MATERIAL FOR THIS TASK:
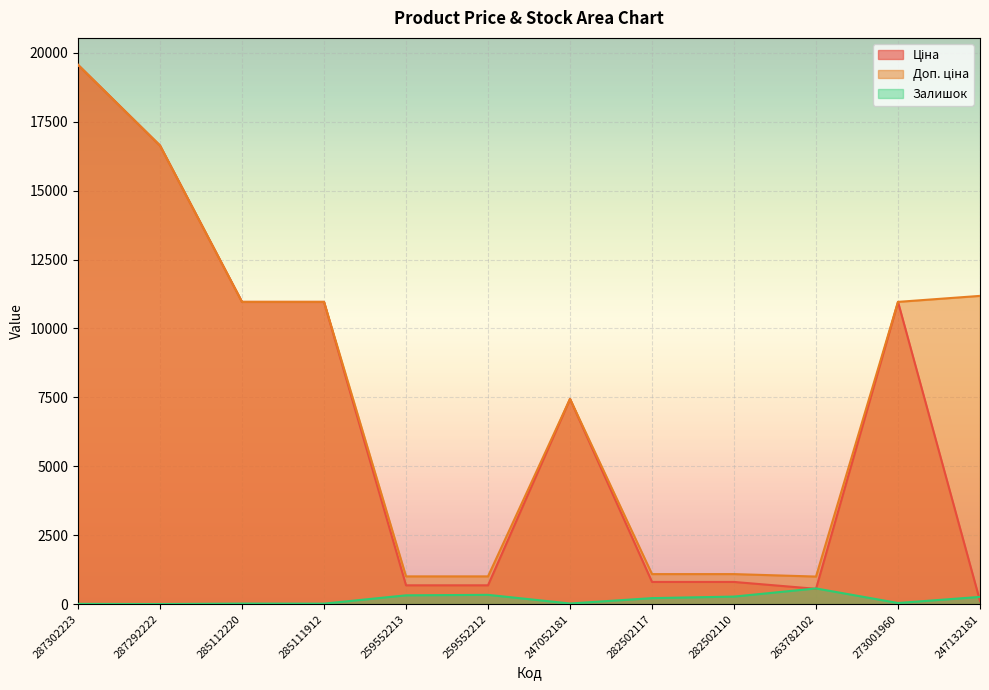

Which series changed the most between 285112220 and 259552213?

Ціна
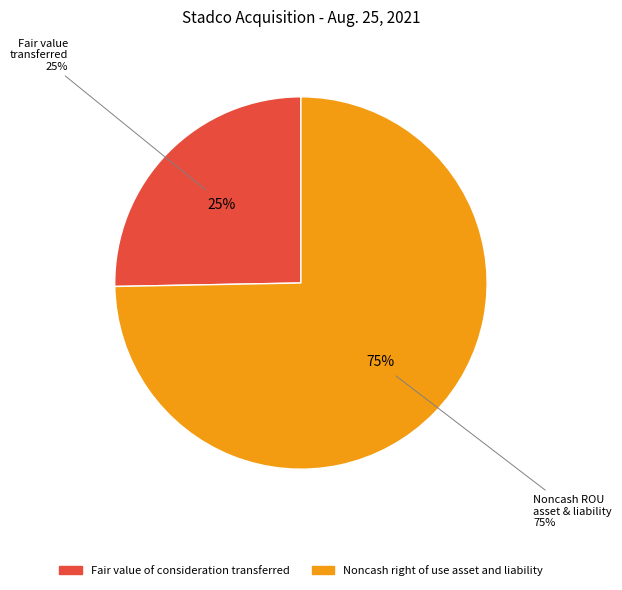

Which category has the smallest portion of the pie?

Fair value of consideration transferred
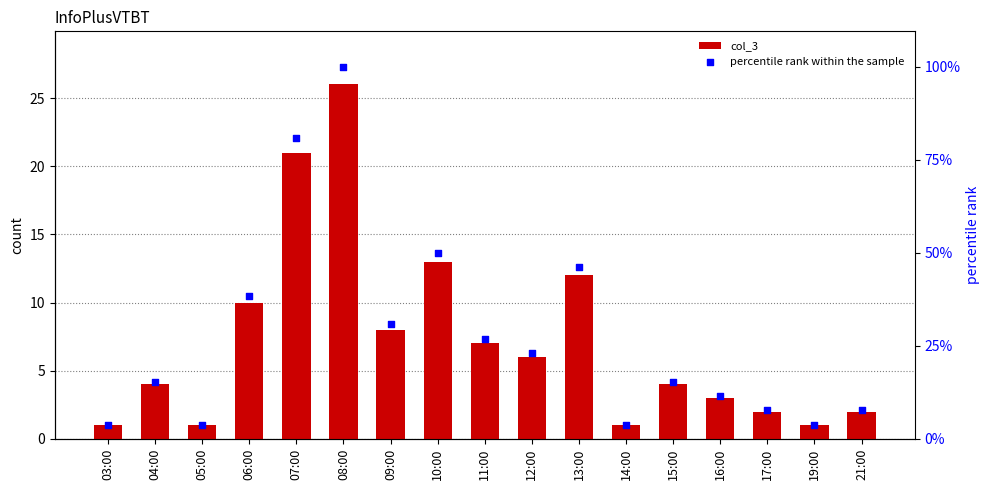

At which category is the sum across all series the highest?

08:00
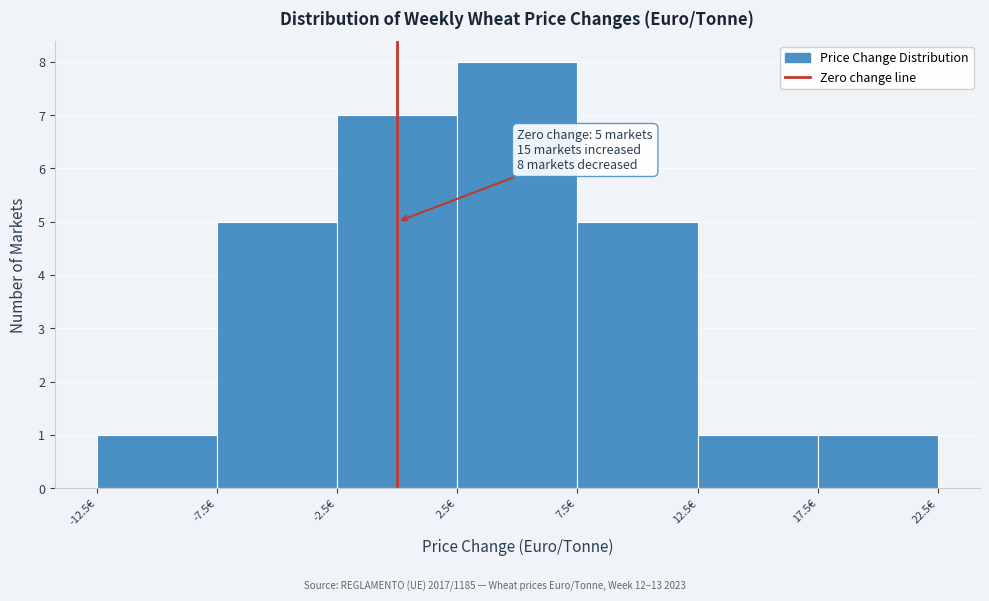

Over which range of the x-axis is the bar tallest?

2.5 to 7.5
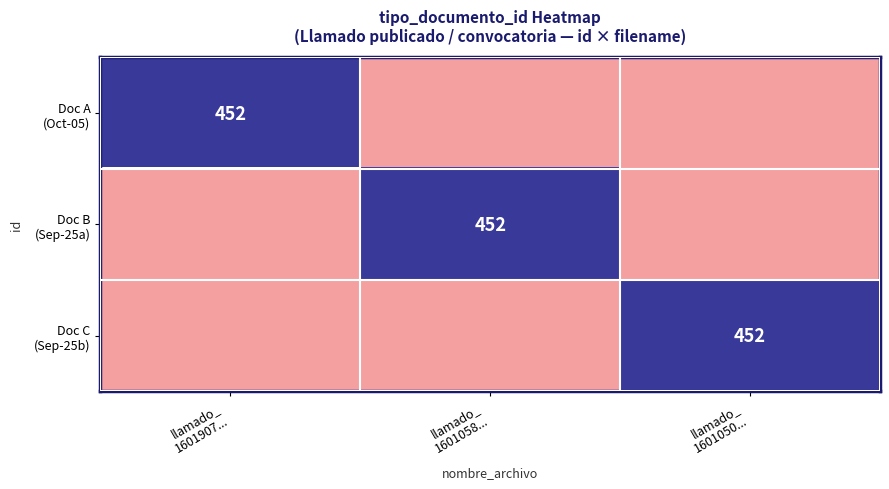

Which category has the lowest value in the Doc B (Sep-25a) series?

llamado_ 1601907...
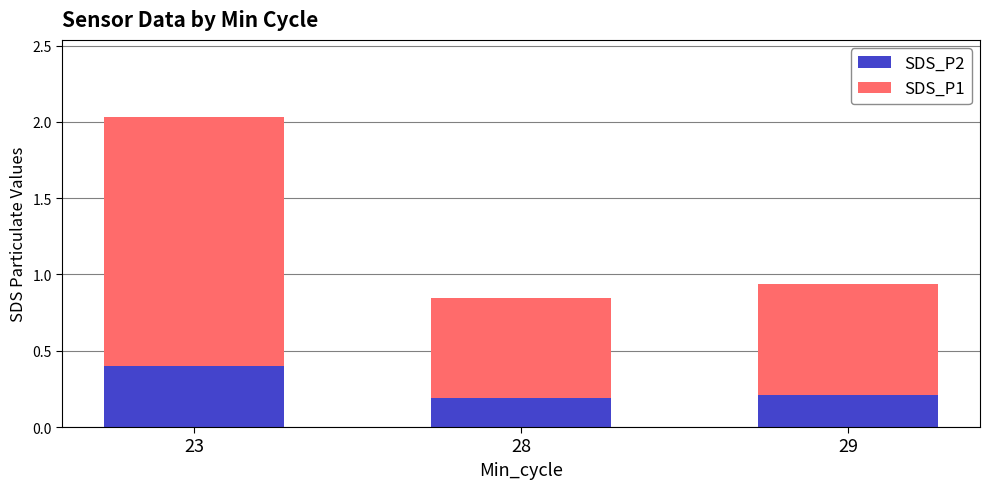

How many bars are there in total?

3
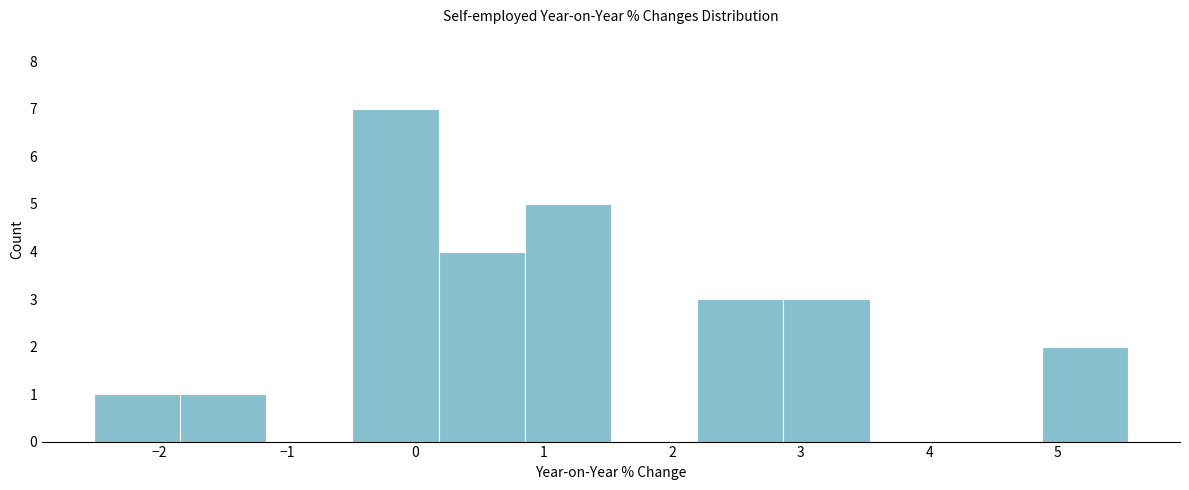

Reading left to right, list every bar in this chart as the range it spans on the x-axis followed by its height. Neither the bar edges nor the heights are printed on the chart, so give them approximately, as read against the axes.

-2.5 to -1.8: 1
-1.8 to -1.2: 1
-1.2 to -0.5: 0
-0.5 to 0.2: 7
0.2 to 0.9: 4
0.9 to 1.5: 5
1.5 to 2.2: 0
2.2 to 2.9: 3
2.9 to 3.5: 3
3.5 to 4.2: 0
4.2 to 4.9: 0
4.9 to 5.6: 2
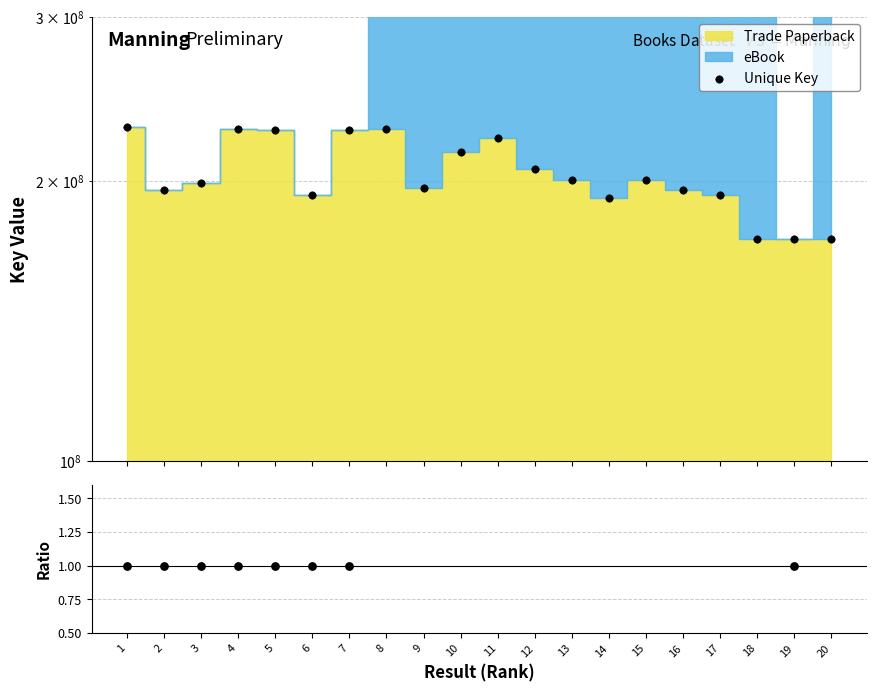

What is the total value across all series at 2?

195320280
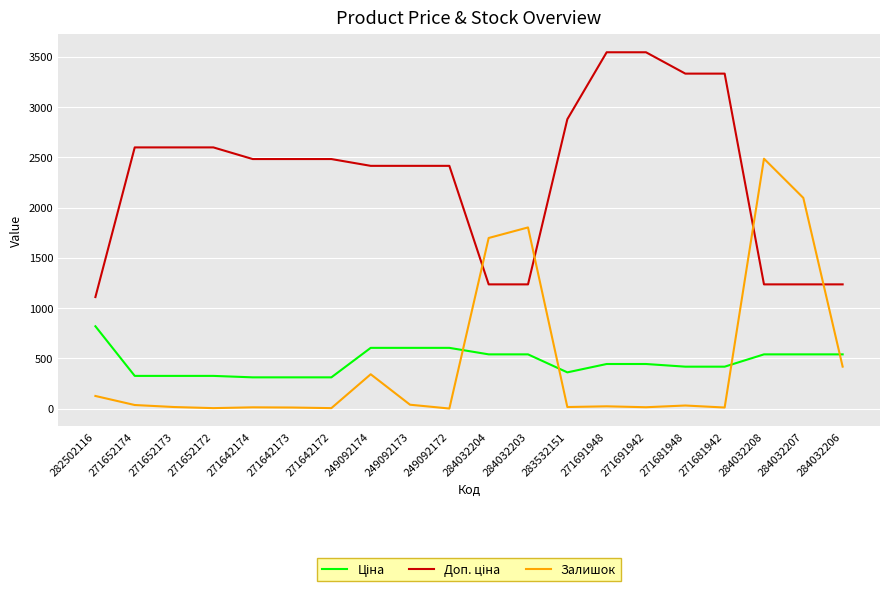

What is the spread (max minus min) of values at 249092172?

2414.8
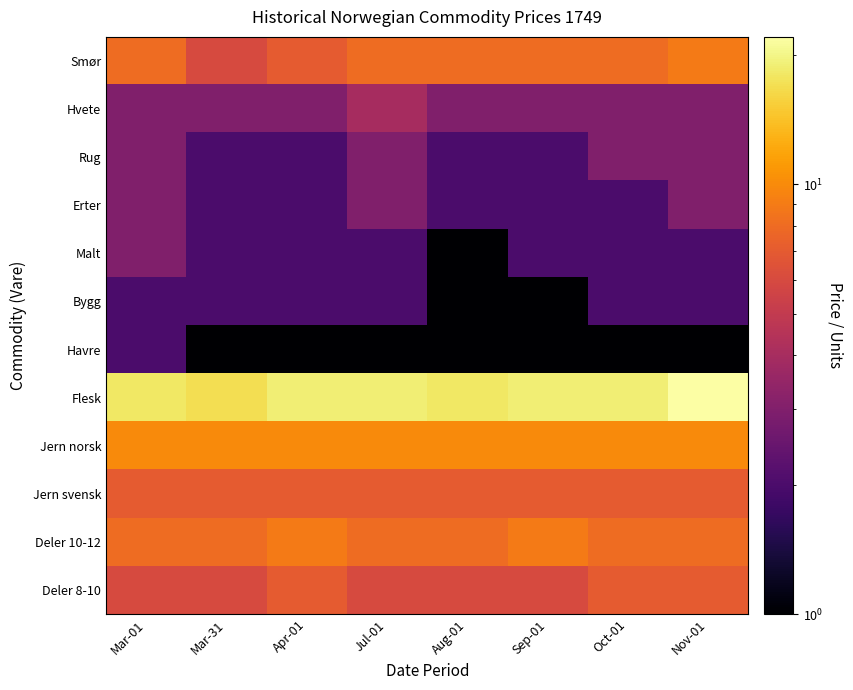

Which series changed the most between Mar-01 and Aug-01?

Malt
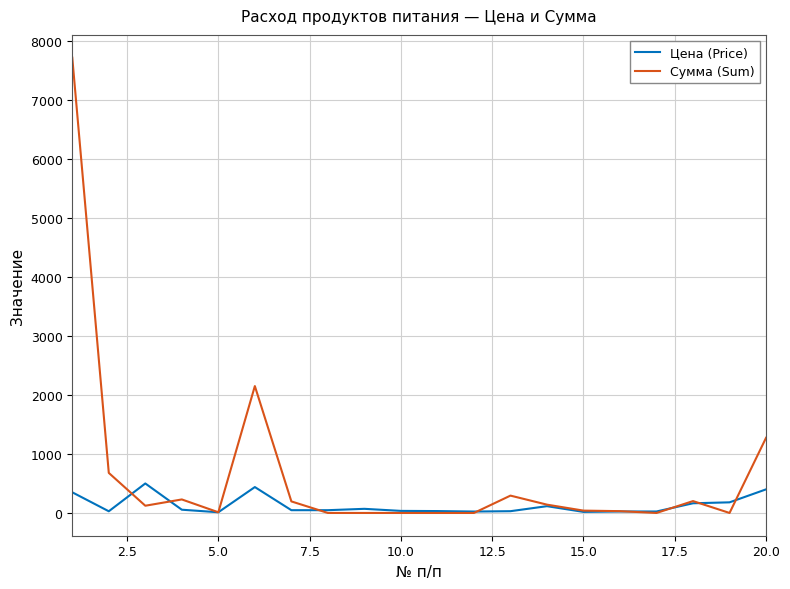

True or false: Сумма (Sum) and Цена (Price) intersect in this chart.

True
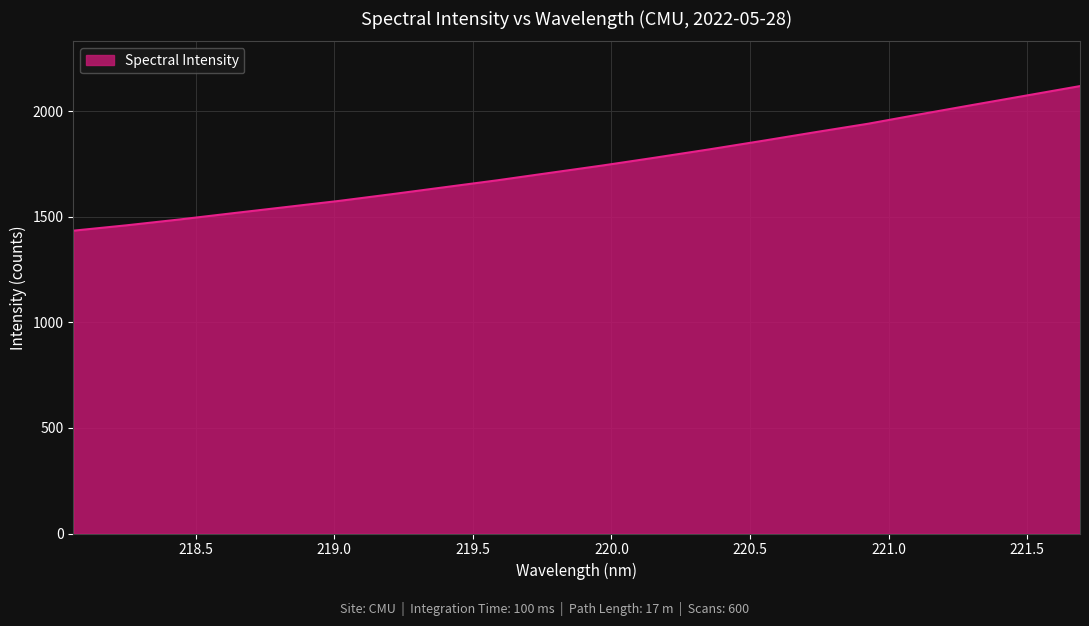

What is the smallest value displayed?

1434.3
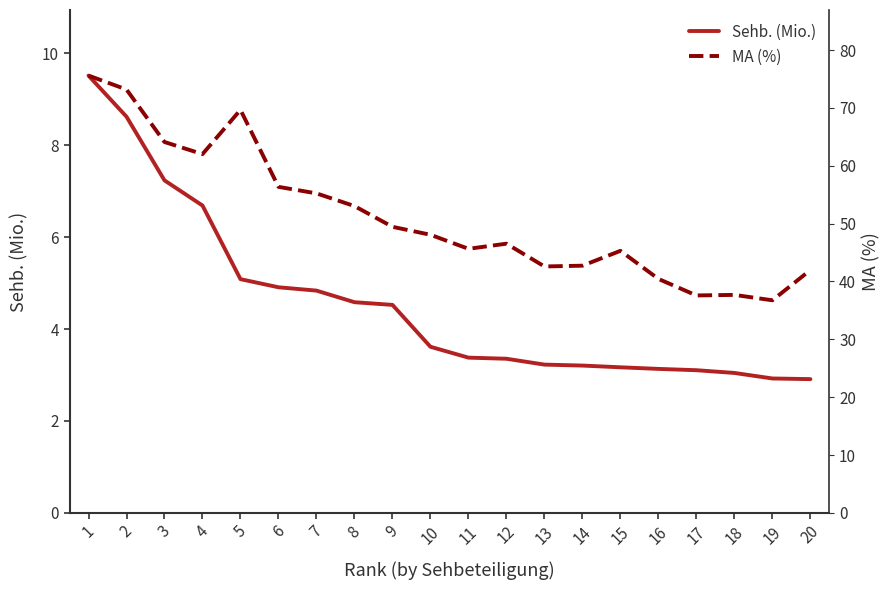

The MA (%) series shows 96.9 at 4. True or false?

False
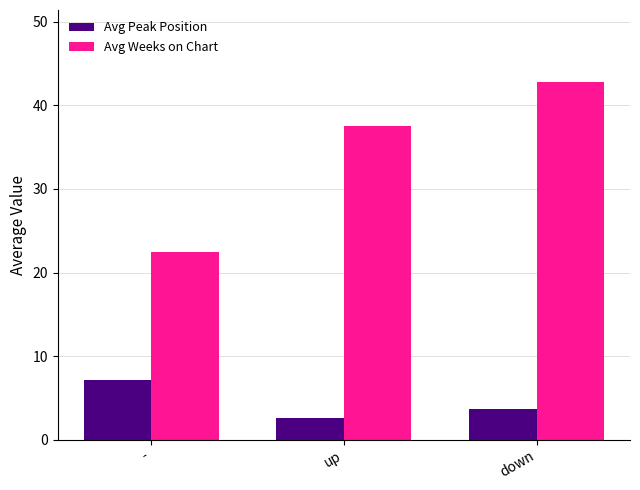

What is the label of the 1st bar from the right?

down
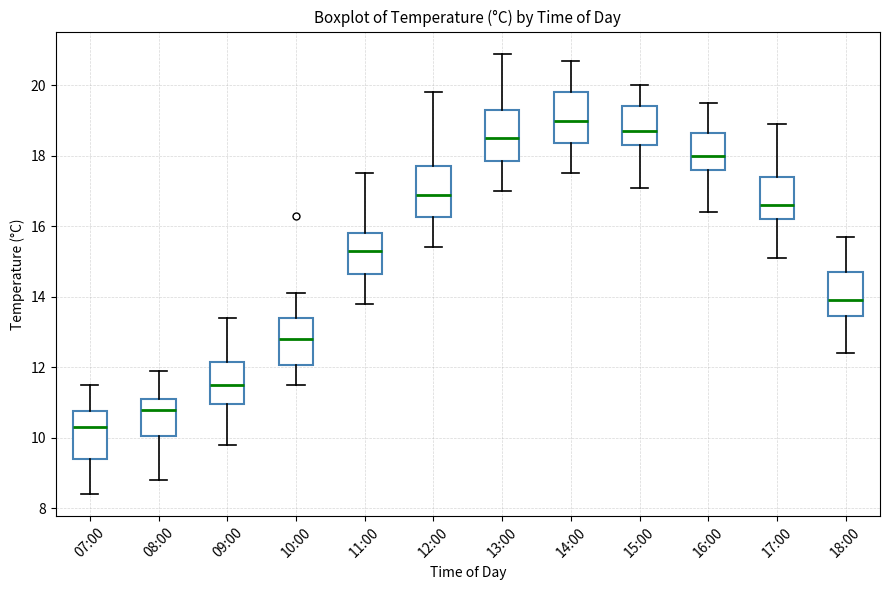

Which box has the lowest median line?

07:00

ASSIGNMENT: Please rewrite the records above with every "series" swapped for "data series" and nothing else changed, leaving out the pictures.

SOLVED EXERCISE:
Which data series changed the most between 285112220 and 259552213?

Ціна

Which category has the smallest portion of the pie?

Fair value of consideration transferred

At which category is the sum across all data series the highest?

08:00

Over which range of the x-axis is the bar tallest?

2.5 to 7.5

Which category has the lowest value in the Doc B (Sep-25a) data series?

llamado_ 1601907...

How many bars are there in total?

3

Reading left to right, list every bar in this chart as the range it spans on the x-axis followed by its height. Neither the bar edges nor the heights are printed on the chart, so give them approximately, as read against the axes.

-2.5 to -1.8: 1
-1.8 to -1.2: 1
-1.2 to -0.5: 0
-0.5 to 0.2: 7
0.2 to 0.9: 4
0.9 to 1.5: 5
1.5 to 2.2: 0
2.2 to 2.9: 3
2.9 to 3.5: 3
3.5 to 4.2: 0
4.2 to 4.9: 0
4.9 to 5.6: 2

What is the total value across all data series at 2?

195320280

What is the spread (max minus min) of values at 249092172?

2414.8

Which data series changed the most between Mar-01 and Aug-01?

Malt

True or false: Сумма (Sum) and Цена (Price) intersect in this chart.

True

What is the smallest value displayed?

1434.3

The MA (%) data series shows 96.9 at 4. True or false?

False

What is the label of the 1st bar from the right?

down

Which box has the lowest median line?

07:00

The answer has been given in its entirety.